▶ _Data section_:
# # #

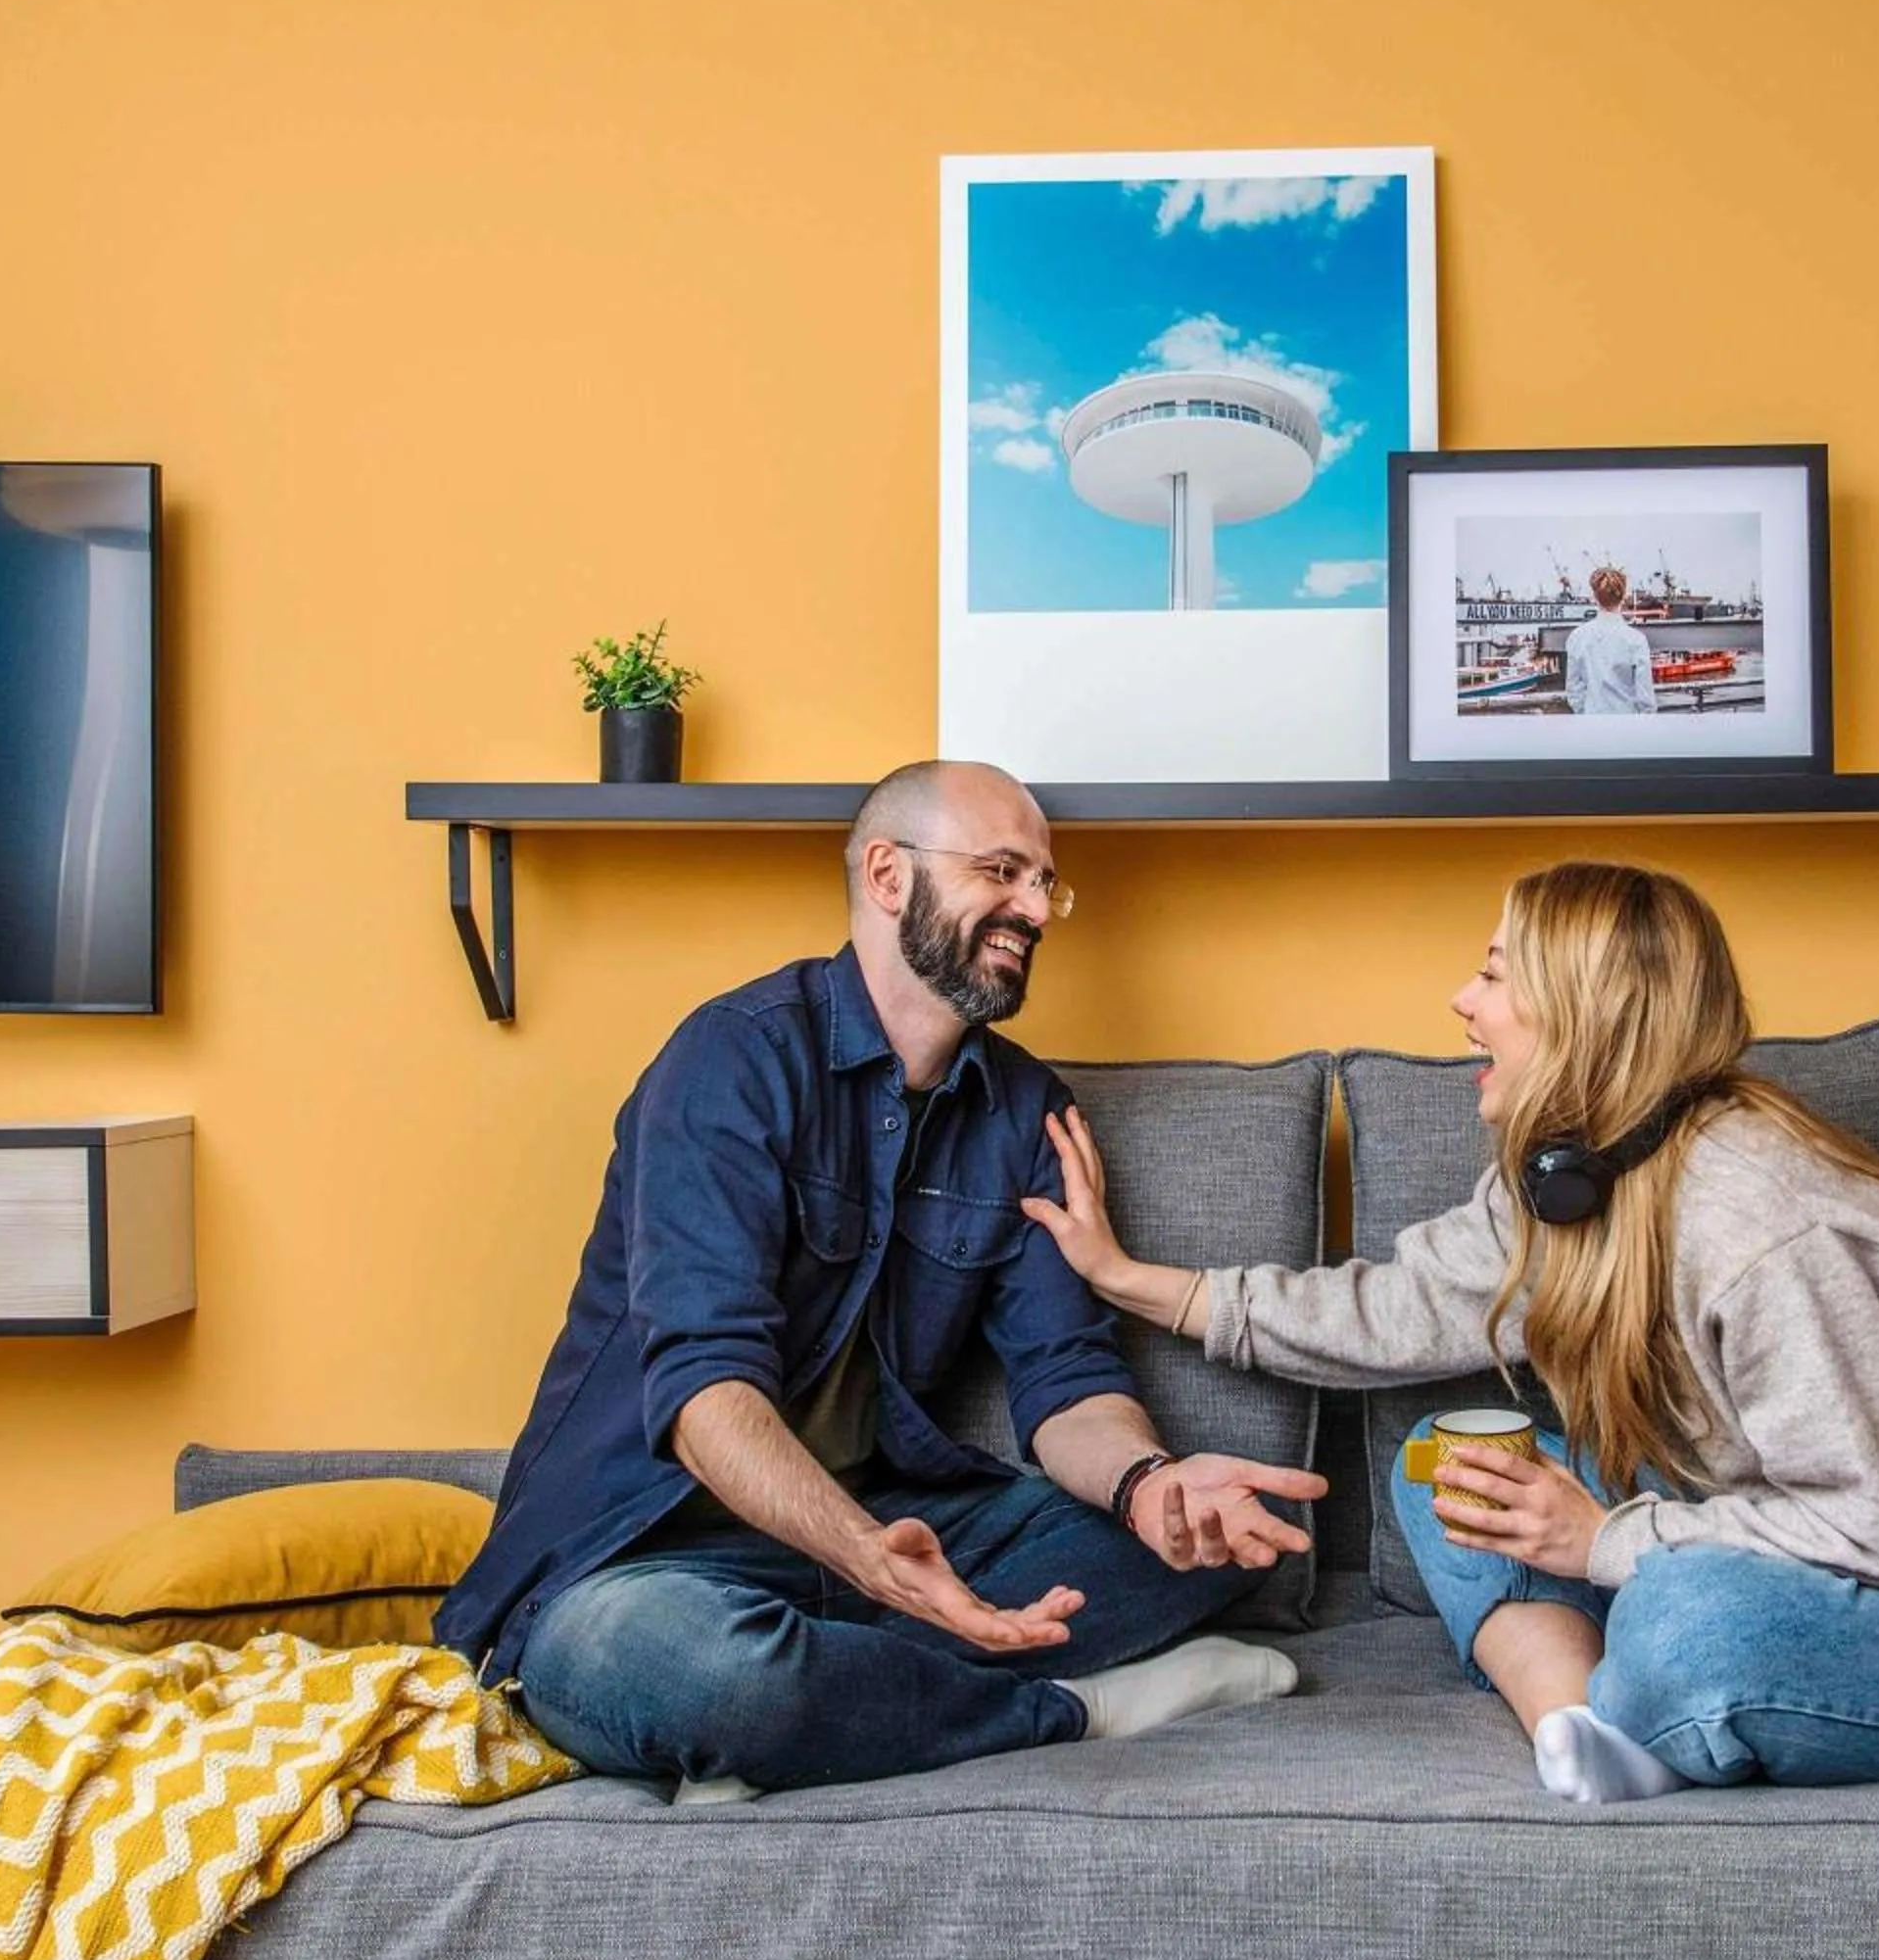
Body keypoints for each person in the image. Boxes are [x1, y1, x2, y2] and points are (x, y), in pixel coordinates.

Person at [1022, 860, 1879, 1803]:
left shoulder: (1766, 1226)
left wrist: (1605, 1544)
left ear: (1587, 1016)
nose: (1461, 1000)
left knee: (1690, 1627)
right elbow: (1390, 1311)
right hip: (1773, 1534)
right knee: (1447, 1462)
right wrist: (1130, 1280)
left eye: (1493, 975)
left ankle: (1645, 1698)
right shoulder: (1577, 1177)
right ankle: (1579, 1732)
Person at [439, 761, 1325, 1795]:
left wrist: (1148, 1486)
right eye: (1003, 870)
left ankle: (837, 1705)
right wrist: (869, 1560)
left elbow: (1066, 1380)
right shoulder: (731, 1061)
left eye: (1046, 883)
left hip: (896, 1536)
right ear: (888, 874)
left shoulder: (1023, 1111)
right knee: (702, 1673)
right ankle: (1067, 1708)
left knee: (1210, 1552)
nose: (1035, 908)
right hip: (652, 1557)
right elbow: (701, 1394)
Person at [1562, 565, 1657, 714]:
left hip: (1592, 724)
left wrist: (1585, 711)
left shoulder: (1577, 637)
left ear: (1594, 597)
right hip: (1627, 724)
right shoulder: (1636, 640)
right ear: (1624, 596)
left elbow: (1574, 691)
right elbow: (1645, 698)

# # #

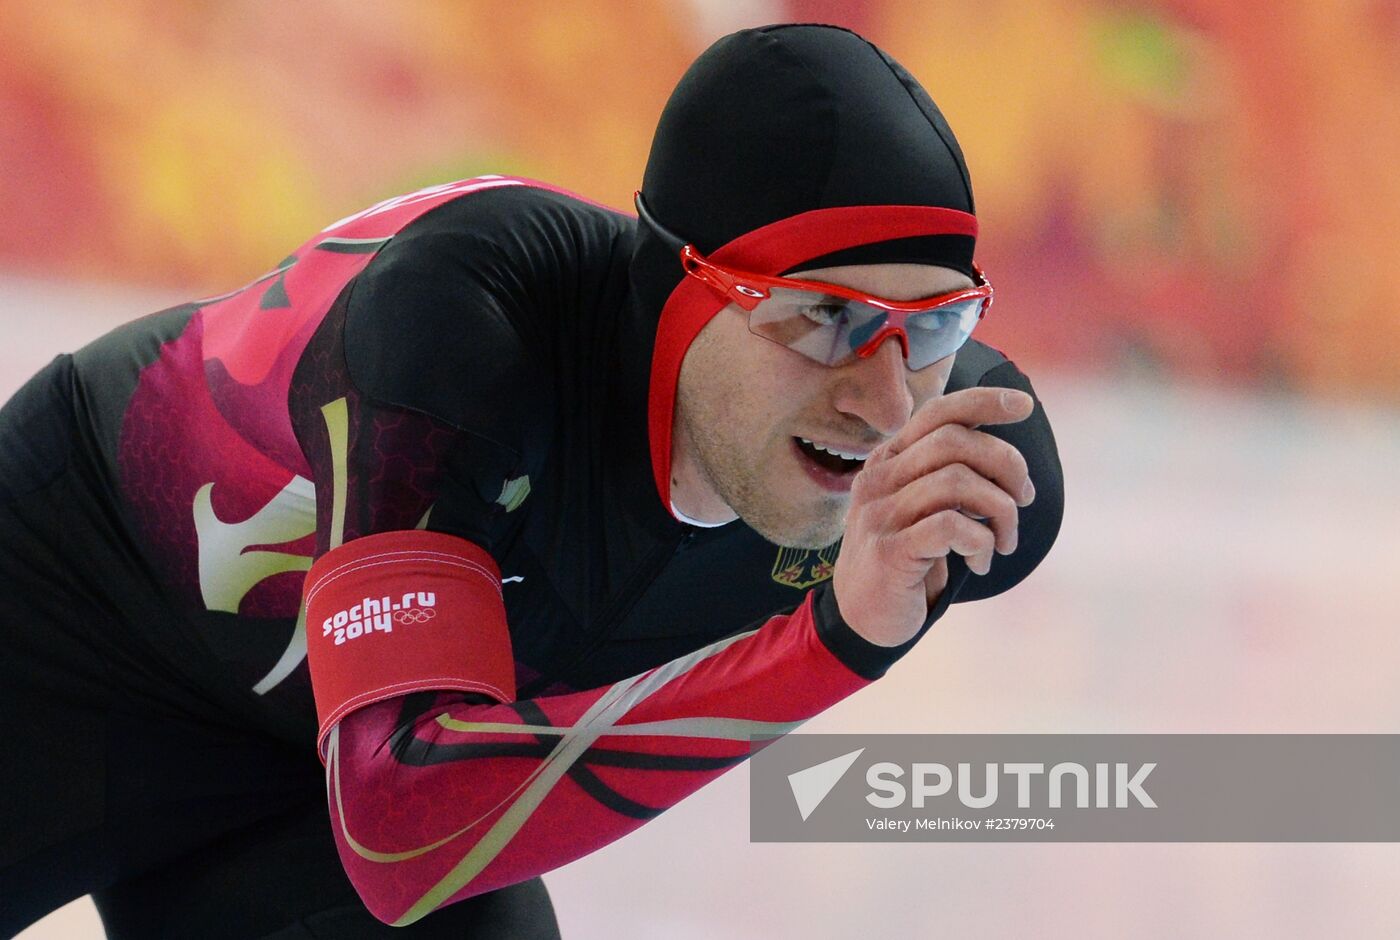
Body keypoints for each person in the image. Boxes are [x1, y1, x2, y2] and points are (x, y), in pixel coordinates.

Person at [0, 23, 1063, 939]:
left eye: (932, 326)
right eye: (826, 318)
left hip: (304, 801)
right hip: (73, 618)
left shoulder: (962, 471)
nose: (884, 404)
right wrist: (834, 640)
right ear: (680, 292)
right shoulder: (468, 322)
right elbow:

# # #

▶ _Try it_:
From the listing above, pick out each line where the word "elbow" appears.

▶ _Exercise answer_:
right elbow: (1390, 1311)
left elbow: (1066, 1380)
right elbow: (701, 1394)
left elbow: (1574, 691)
right elbow: (1645, 698)
right elbow:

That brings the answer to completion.